*** Text passage

In my humble estimation, Bull’s Bridge Golf Club, tucked into and onto the rolling hills of northwestern Connecticut in Kent, may be the best golf course between New York City and Boston. I consider Bull’s Bridge to be the most visually stunning and well-routed layout I’ve had the pleasure of getting to know up close and personal.
Bull’s Bridge, which has a tad over 200 members, for whom the club is a second, third, fourth and, well, you get the idea, club, is maintained in immaculate condition, no small task for the superintendent and his crew because of the dramatic slope on many of the holes (i.e. runoff from rainwater) and the fact that the course winds trough what amounts to a nature preserve. The course is challenging enough for the best players in the state to tackle every year and walk away shaking their heads. But attacked from the shorter tees, Bulls Bridge is approachable and fair, although even down one or two markers you need to golf your ball on a number of holes to avoid hazards both off the tee and on approaches to the undulating greens.
The genius behind the 6,992-yard, par-71 Bull’s Bridge, which opened in 2003, is none other than Tom Fazio, who simply did a masterful job routing a course over the hilly terrain he had to work with. Word has it that Fazio’s son attended South Kent School, located a few well-hit drivers from the course, and that the architect was inclined to give something back to the community and school. There is no doubt that Bull’s Bridge also went through some rather difficult financial times, with the finishing of the course delayed because of money problems and the original developer having to sell the facility to its members a few years back. There was even some concern that if this transfer of power and control hadn’t happened, Bull’s Bridge may have gone the way of the land surrounding it, natural and wild. Luckily for the golfing world the members rallied to preserve this special golf course and the club is now on secure financial footing.
Because Bull’s Bridge has a modest number of members, who for the most part play on the weekends after traveling up from New York City, New Jersey or Fairfield County in southwest Connecticut, the course hosts only several thousand rounds of play a season. The club ably watched over by Director of Golf/Club Manager Paul Ramee, who spent some time as an assistant at storied Oakmont Country Club. I’ve played at Bulls Bridge twice when the maples and oaks were in full color in mid-autumn and the view was picture postcard perfect.

******
*** Stored records

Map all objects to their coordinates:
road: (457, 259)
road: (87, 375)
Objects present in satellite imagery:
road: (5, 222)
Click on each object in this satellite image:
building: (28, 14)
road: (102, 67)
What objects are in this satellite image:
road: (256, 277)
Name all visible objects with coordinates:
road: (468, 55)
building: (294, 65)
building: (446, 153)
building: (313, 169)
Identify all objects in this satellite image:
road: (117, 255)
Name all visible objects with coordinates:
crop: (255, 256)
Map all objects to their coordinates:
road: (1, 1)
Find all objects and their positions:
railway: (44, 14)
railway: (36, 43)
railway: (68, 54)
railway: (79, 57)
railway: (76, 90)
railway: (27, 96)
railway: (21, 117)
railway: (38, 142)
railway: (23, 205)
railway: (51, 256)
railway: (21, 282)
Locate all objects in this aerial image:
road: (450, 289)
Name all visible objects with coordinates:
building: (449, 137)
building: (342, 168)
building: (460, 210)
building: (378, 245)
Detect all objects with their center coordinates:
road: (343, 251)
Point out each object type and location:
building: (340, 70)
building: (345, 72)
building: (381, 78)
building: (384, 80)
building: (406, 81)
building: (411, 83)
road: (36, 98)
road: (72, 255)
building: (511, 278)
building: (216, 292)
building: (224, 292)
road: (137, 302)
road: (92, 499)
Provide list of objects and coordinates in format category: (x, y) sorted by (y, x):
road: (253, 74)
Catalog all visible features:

******

**Task 1:**
Output the passage from the Bull's Bridge text that starts with the words containing "In my humble" and ends with "close and personal.".
**Task 2:**
According to the Bull's Bridge text, why does the course host only several thousand rounds of play a season? Answer in one to three sentences.
**Task 3:**
Answer these questions from the Bull's Bridge text, one per line:
(a) In what year did the course open?
(b) About how many members does the club have?
(c) At which club did Paul Ramee once work as an assistant?

**Written reply 1:**
In my humble estimation, Bull’s Bridge Golf Club, tucked into and onto the rolling hills of northwestern Connecticut in Kent, may be the best golf course between New York City and Boston. I consider Bull’s Bridge to be the most visually stunning and well-routed layout I’ve had the pleasure of getting to know up close and personal.

**Written reply 2:**
The club has a modest number of members. Most of them play on weekends after traveling up from New York City, New Jersey or Fairfield County in southwest Connecticut.

**Written reply 3:**
(a) 2003
(b) A little over 200
(c) Oakmont Country Club